HRECs apoptosis rates was measured and Fig. 2A demonstrated that, comparised with the control group, treating of HRECs with HG for 24 h significantly increased apoptosis, which could be reversed by addition of 100 µM gastrodin (Fig. 2A). Additionally, we examined the expression levels of mitochondrial apoptotic markers by Western blot analysis. Expectedly, the ratio of Bcl-2/Bax was decreased, whereas the expressions of cytochrome C and cleaved caspase 3 were increased with the treatment of HG. When the cells were treated with both HG and 100 µM gastrodin, above changes were at least partly abolished (Fig. 2B-D).

Sincere the key role of oxidative stress in HG-triggered cell apoptosis, we tested the levels of ROS production in HRECs. Intriguing, HG treatment caused increase in ROS generation compared to the control and 100 µM gastrodin alleviated ROS generation significantly (Fig. 3A). Subsequently, we tested the expression levels of oxidative stress related genes including hemeoxygenase-1 (HO-1), NAD(P)H dehydrogenase quinone 1 (NQO1), NF-E2-related factor 2 (NRF2), and γ-glutamate-cysteine ligase modifier (GCLM) via RT-qPCR. HG dramatically increased the mRNA levels of above four genes compared to the control group. However, co-treatment with HG and gastrodin resulted in a decrease in the expression of oxidative stress related genes (Fig. 3B-E).

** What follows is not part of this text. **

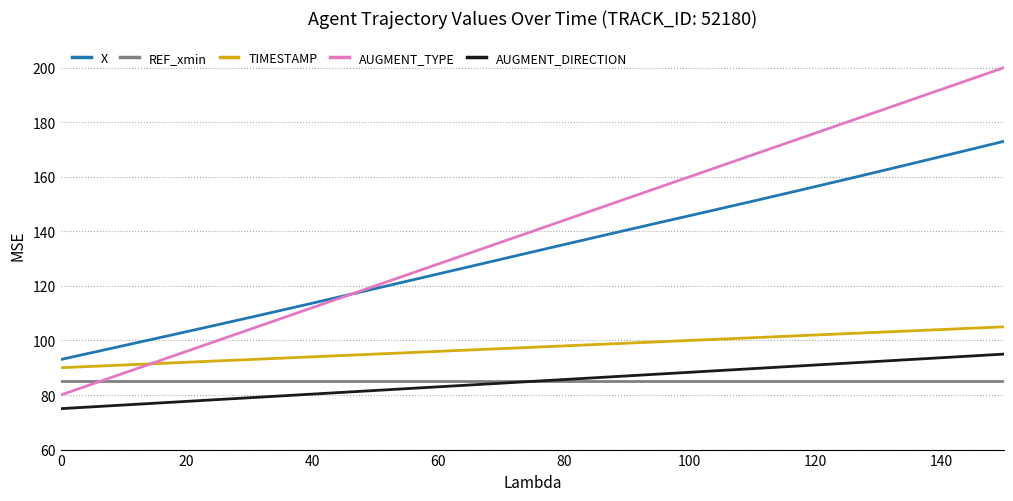

Rank the series by their maximum value, from highest to lowest.

AUGMENT_TYPE, X, TIMESTAMP, AUGMENT_DIRECTION, REF_xmin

Activation of NF-κB was shown to promote expression of various pro-apoptotic regulators in HRECs (15) and TLR-mediated NF-κB activation were commonly shown in HRECs under HG conditions (16). We thereby investigated whether TLR4/NF-κBp65 signaling pathway was involved in protective of gastrodin on HRECs. As shown in Fig. 4A, HG inhibited the increase in TLR4 protein expression level and phosphorylation of NF-κB in a concentration dependent manner. Whereas, 100 µM gastrodin inhibited the activation of TLR4/NF-κBP65 induced by HG (Fig. 4B). In addition, emerging evidence suggested that SIRT1 appears to target numerous cellular factors to regulate oxidative stress and apoptosis resulting in improving diabetic retinopathy. Fig. 4C revealed that the expression level of SIRT1 protein was decreased in a HG concentration-dependent manner. However, when the HRECs were co-treated with gastrodin with HG, SIRT1 protein expression was significantly increased as compared with that treated with HG along (Fig. 4D). Moreover, overexpression of SIRT1 was then conducted to further validate the pathway involved. As a result, SIRT1 was increased by pcDNA3.1-SIRT1 but no significant change with HG or pcDNA3.1-vector treatment were observed (Fig. 4E). Compared with vector group with no treatment, TLR4/NF-κBP65 pathway was inhibited after SIRT1 overexpressed. Besides, overexpression of SIRT1 at least partly reversed TLR4/NF-κBP65 activation induced by HG in HRECs in the vector group (Fig. 4F).